Rep. John Shadegg of Arizona went further, speaking with Mike Barnicle on MSNBC. Shadegg at first repeated Kirk’s line: He’s fine with unemployment benefits as long as they do not add to the deficit. Then Barnicle questioned the validity of the position, given that Shadegg supports giving a $700 billion tax break to the wealthiest Americans without paying for it. Barnicle also argued that unemployment insurance provides an “immediate benefit” to the economy, unlike tax cuts for the rich.

“No!” Shadegg said. “Unemployed people hire people? Really? I didn’t know that.” He continued: “The truth is the unemployed will spend as little of that money as they possibly can.”

Actually, most economists—make that all economists—disagree with Shadegg. Give an unemployed person a dollar, and she tends to spend it, because she needs to. (By definition, she has no other source of income.) Give a rich person a dollar via a tax break, she tends to save it. (By definition, she has a lot of other assets.) Mark Zandi, chief economist at Moody’s, has found that $1 in unemployment benefits generates $1.61 in economic activity. (That’s the second most-stimulative form of government spending, behind food stamps.) A dollar in tax cuts—not just to the rich, but to everyone—generates about 32 cents.

Thus, in economic terms, the loss of benefits is not good. There is a cost to having generous or long unemployment benefits: They do not come cheap to the government and do tend to lengthen the time it takes for a worker to find a new job. But given the way the jobs crisis is weighing on the recovery, most economists, save for the most conservative, say the benefits outweigh the costs.

On a human scale, too, the lapse is a catastrophe. Recipients expecting as many as 99 weeks of insurance payments will receive as few as 26—often too short a time to find work, given that 15 million Americans remain jobless, employers have only just started picking up hiring again, and there are more than four workers competing for every job. The benefits themselves are not particularly generous anyway, providing an average of about $300 a week, from about $120 in Puerto Rico to $420 in Hawaii. It’s enough to keep a family’s head above water (but not above the poverty line, in most cases).

Fed Chairman Ben Bernanke and other members of the Federal Reserve have therefore expressed concern about the jobs situation and pushed for short-term stimulus to support the recovery until it is self-sustaining. “There are obviously very severe economic and social consequences from this level of unemployment,” Bernanke told an audience at Ohio State this morning. The White House economic team strongly supports the extension as well.

But their pleas have fallen on deaf ears in the Capitol, where austerity—or at least austerity involving anything other than tax cuts for the rich—has made itself at home.

On Tuesday and Wednesday, Senate Republicans blocked Democratic unanimous consent requests to reinstate federal benefits for a year. Now, Senate Democrats need to break a Republican filibuster, winning two Republican votes for the extension proposal or a package containing it.

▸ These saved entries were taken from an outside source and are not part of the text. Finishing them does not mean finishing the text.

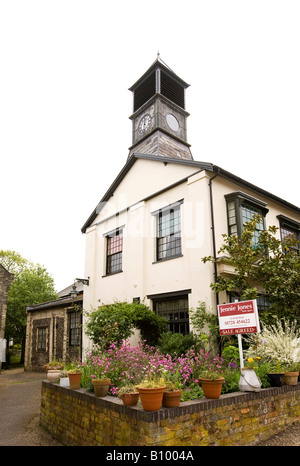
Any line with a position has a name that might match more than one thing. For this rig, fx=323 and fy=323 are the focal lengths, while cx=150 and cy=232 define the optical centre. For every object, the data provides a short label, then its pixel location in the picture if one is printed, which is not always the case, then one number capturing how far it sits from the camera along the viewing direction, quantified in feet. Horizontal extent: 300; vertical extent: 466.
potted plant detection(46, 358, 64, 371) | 26.01
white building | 36.24
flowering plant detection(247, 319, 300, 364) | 22.93
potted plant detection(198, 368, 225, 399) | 16.44
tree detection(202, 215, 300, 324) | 31.14
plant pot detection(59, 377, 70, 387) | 21.55
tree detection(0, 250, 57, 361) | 86.63
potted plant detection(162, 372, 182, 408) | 14.53
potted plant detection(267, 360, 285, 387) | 20.48
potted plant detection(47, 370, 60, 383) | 23.38
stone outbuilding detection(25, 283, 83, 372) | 56.90
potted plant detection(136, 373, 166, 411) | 13.87
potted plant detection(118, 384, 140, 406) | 14.85
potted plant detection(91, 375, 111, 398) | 17.21
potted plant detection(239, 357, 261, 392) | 18.38
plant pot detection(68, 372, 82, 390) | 20.06
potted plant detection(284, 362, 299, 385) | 20.99
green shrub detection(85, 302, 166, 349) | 32.24
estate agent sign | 19.48
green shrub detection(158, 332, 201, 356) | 30.91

Democrats hope that they can squeeze an unemployment extension through by tying the benefits to the Bush tax cuts: Republicans either vote for the unemployment insurance extension along with the tax-cut extension, or every American gets a tax hike. But the possibility that the extra weeks of benefits will not come to a vote, and no American will receive more than 26 weeks from now on, remains present.

What would happen then, in the year after Austerity Christmas? Last summer, unemployment insurance lapsed for 2.5 million recipients during a similar congressional fight over deficit spending. Larry Summers, head of the National Economic Council, says that lapse shaved 100,000 jobs off the economy. In 2011, according to the congressional Joint Economic Committee, the loss could be 10 times greater.

“Prematurely ending the federal unemployment insurance benefits program would drain the economy of $80 billion in purchasing power and result in the loss of over one million jobs over the next year,” a Joint Economic Committee report on the matter notes. “Economic growth will be reduced by as much as 0.4 percentage points between December 2010 and February 2011. In short, a failure to extend the unemployment insurance program could hamper the fragile recovery.”